• **Exercise goal**: Write out the records below word for word, please.
── Data provided
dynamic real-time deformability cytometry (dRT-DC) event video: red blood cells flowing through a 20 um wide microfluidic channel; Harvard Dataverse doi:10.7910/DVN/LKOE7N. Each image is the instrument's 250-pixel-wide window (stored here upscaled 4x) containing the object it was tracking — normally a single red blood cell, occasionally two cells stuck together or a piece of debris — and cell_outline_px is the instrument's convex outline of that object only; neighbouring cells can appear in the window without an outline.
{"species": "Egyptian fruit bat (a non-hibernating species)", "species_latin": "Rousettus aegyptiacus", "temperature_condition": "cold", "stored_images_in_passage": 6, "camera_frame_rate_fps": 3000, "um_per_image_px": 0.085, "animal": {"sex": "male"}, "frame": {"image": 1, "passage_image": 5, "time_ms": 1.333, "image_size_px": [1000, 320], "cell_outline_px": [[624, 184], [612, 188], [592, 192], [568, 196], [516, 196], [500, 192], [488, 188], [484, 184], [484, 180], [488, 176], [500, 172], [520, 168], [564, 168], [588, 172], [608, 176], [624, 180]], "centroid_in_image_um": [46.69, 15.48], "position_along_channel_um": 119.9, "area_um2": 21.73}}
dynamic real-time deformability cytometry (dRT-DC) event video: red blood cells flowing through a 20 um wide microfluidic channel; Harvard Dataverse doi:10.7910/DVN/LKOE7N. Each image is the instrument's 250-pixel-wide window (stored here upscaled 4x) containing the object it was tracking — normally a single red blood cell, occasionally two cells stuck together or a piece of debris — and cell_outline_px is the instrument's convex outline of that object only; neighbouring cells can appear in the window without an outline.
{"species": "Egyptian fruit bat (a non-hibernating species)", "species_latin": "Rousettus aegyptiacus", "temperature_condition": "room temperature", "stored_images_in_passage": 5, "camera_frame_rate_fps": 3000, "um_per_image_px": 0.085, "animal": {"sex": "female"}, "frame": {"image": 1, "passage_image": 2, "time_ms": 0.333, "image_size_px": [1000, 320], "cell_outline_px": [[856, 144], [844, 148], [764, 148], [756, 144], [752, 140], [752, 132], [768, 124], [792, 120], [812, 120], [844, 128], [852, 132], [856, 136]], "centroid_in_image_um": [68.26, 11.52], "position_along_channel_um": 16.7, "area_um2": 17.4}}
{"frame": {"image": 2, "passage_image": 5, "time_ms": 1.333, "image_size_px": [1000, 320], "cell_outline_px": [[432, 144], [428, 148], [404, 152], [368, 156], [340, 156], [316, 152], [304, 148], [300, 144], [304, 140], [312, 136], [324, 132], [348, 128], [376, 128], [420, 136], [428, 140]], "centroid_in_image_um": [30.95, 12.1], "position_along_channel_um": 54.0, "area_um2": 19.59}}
────
• **Finished task**:
dynamic real-time deformability cytometry (dRT-DC) event video: red blood cells flowing through a 20 um wide microfluidic channel; Harvard Dataverse doi:10.7910/DVN/LKOE7N. Each image is the instrument's 250-pixel-wide window (stored here upscaled 4x) containing the object it was tracking — normally a single red blood cell, occasionally two cells stuck together or a piece of debris — and cell_outline_px is the instrument's convex outline of that object only; neighbouring cells can appear in the window without an outline.
{"species": "Egyptian fruit bat (a non-hibernating species)", "species_latin": "Rousettus aegyptiacus", "temperature_condition": "cold", "stored_images_in_passage": 6, "camera_frame_rate_fps": 3000, "um_per_image_px": 0.085, "animal": {"sex": "male"}, "frame": {"image": 1, "passage_image": 5, "time_ms": 1.333, "image_size_px": [1000, 320], "cell_outline_px": [[624, 184], [612, 188], [592, 192], [568, 196], [516, 196], [500, 192], [488, 188], [484, 184], [484, 180], [488, 176], [500, 172], [520, 168], [564, 168], [588, 172], [608, 176], [624, 180]], "centroid_in_image_um": [46.69, 15.48], "position_along_channel_um": 119.9, "area_um2": 21.73}}
dynamic real-time deformability cytometry (dRT-DC) event video: red blood cells flowing through a 20 um wide microfluidic channel; Harvard Dataverse doi:10.7910/DVN/LKOE7N. Each image is the instrument's 250-pixel-wide window (stored here upscaled 4x) containing the object it was tracking — normally a single red blood cell, occasionally two cells stuck together or a piece of debris — and cell_outline_px is the instrument's convex outline of that object only; neighbouring cells can appear in the window without an outline.
{"species": "Egyptian fruit bat (a non-hibernating species)", "species_latin": "Rousettus aegyptiacus", "temperature_condition": "room temperature", "stored_images_in_passage": 5, "camera_frame_rate_fps": 3000, "um_per_image_px": 0.085, "animal": {"sex": "female"}, "frame": {"image": 1, "passage_image": 2, "time_ms": 0.333, "image_size_px": [1000, 320], "cell_outline_px": [[856, 144], [844, 148], [764, 148], [756, 144], [752, 140], [752, 132], [768, 124], [792, 120], [812, 120], [844, 128], [852, 132], [856, 136]], "centroid_in_image_um": [68.26, 11.52], "position_along_channel_um": 16.7, "area_um2": 17.4}}
{"frame": {"image": 2, "passage_image": 5, "time_ms": 1.333, "image_size_px": [1000, 320], "cell_outline_px": [[432, 144], [428, 148], [404, 152], [368, 156], [340, 156], [316, 152], [304, 148], [300, 144], [304, 140], [312, 136], [324, 132], [348, 128], [376, 128], [420, 136], [428, 140]], "centroid_in_image_um": [30.95, 12.1], "position_along_channel_um": 54.0, "area_um2": 19.59}}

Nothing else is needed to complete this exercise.